TASK DIRECTIONS: For the word "lines", return each line of the data in which it occurs.

RECORDS SUPPLIED:
____
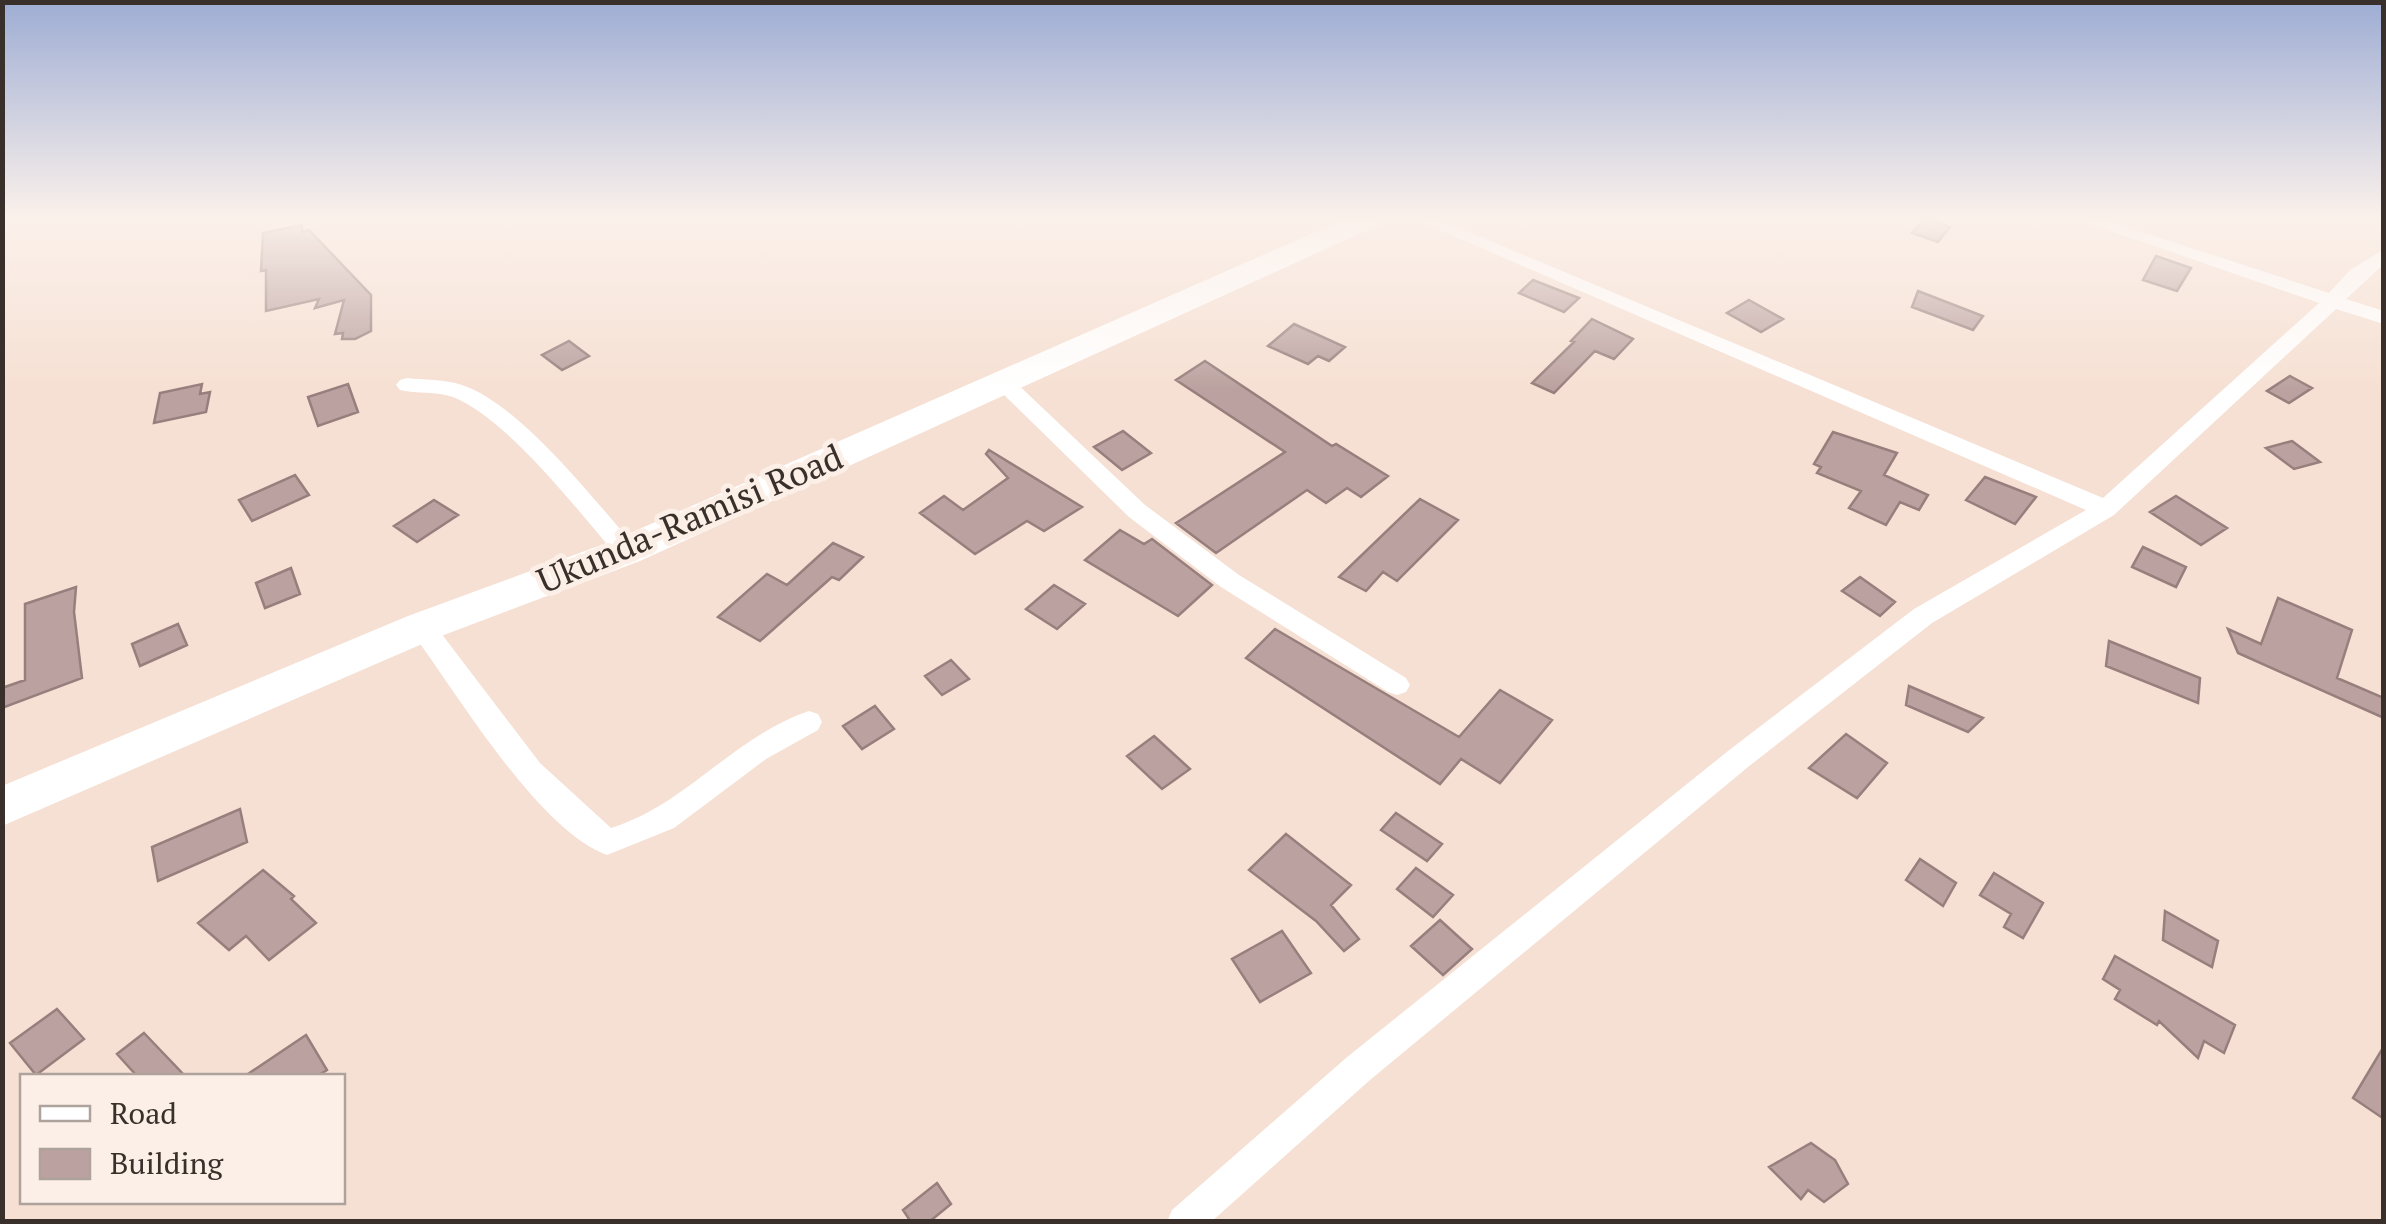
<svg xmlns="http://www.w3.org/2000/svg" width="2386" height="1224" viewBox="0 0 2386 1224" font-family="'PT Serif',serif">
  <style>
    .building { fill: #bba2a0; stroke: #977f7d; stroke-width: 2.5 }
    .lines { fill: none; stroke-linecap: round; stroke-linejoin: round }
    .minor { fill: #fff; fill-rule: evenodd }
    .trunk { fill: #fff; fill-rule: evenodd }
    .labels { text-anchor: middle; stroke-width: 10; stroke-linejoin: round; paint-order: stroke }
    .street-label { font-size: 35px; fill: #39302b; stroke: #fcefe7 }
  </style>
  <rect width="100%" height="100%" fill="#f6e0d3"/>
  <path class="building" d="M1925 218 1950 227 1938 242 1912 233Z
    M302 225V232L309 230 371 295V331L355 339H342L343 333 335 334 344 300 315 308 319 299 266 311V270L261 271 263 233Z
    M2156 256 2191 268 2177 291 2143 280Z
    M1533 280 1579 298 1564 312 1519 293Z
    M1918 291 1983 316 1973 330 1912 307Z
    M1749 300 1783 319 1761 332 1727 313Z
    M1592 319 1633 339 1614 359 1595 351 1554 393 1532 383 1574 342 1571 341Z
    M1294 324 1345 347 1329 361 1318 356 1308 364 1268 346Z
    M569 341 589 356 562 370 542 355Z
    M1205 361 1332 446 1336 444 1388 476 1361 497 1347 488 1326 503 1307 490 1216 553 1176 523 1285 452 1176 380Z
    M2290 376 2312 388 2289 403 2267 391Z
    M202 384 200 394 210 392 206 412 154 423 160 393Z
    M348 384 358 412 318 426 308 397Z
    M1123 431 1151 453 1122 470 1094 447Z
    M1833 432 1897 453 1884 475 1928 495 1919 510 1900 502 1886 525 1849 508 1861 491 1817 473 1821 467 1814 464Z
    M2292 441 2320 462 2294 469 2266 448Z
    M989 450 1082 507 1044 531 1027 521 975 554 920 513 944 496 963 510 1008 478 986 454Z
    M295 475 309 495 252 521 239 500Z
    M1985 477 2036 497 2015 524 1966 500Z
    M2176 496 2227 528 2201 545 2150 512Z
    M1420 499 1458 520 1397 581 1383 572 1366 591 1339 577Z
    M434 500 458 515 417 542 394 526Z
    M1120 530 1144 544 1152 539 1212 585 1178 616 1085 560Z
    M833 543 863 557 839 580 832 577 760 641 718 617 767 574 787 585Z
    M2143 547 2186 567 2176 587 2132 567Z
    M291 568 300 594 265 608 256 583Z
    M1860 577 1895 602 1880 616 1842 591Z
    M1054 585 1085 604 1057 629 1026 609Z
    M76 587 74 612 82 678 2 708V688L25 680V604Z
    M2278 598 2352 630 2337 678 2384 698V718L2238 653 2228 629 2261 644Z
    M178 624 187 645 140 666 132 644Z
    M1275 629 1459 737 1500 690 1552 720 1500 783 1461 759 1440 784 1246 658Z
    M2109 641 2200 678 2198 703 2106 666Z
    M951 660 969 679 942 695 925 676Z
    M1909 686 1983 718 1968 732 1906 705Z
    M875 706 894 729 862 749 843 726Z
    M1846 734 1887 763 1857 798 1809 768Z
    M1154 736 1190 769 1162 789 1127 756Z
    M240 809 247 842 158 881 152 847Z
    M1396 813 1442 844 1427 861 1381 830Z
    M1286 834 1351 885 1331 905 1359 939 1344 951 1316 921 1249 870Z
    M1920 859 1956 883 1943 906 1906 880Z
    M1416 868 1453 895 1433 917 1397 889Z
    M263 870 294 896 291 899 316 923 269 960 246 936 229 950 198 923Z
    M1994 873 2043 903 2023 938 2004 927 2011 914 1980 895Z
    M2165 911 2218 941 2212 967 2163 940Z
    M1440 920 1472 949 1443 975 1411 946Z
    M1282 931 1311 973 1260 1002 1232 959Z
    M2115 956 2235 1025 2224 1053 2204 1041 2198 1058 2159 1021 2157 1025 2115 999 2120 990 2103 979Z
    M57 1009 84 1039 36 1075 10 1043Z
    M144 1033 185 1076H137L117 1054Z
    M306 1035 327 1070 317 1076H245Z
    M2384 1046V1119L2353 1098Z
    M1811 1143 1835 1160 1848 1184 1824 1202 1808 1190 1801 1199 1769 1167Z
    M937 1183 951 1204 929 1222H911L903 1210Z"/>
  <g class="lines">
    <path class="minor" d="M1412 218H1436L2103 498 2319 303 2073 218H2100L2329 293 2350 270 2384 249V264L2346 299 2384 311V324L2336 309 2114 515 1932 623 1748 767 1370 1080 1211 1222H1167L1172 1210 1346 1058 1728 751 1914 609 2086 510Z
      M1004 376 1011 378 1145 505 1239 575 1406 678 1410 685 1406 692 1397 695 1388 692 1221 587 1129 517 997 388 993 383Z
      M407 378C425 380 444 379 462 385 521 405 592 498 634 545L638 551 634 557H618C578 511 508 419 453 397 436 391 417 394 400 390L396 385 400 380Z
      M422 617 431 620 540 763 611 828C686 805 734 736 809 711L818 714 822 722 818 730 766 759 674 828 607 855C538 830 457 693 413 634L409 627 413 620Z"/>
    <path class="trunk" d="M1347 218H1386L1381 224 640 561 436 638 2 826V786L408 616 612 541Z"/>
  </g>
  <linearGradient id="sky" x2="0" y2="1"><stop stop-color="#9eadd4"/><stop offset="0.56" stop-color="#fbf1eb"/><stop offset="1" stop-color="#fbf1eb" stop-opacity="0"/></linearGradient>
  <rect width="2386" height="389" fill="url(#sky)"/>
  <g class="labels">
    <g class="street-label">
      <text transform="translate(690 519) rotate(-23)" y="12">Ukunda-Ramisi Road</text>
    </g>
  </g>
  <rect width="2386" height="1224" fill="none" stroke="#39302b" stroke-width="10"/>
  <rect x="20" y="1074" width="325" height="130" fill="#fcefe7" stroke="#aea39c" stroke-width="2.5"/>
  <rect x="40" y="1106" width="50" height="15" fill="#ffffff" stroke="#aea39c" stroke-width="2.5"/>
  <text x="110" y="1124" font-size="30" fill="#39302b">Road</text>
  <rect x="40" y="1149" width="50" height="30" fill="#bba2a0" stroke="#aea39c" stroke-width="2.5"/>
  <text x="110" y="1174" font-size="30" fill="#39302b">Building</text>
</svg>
____
EXERCISE ANSWER:
    .lines { fill: none; stroke-linecap: round; stroke-linejoin: round }
  <g class="lines">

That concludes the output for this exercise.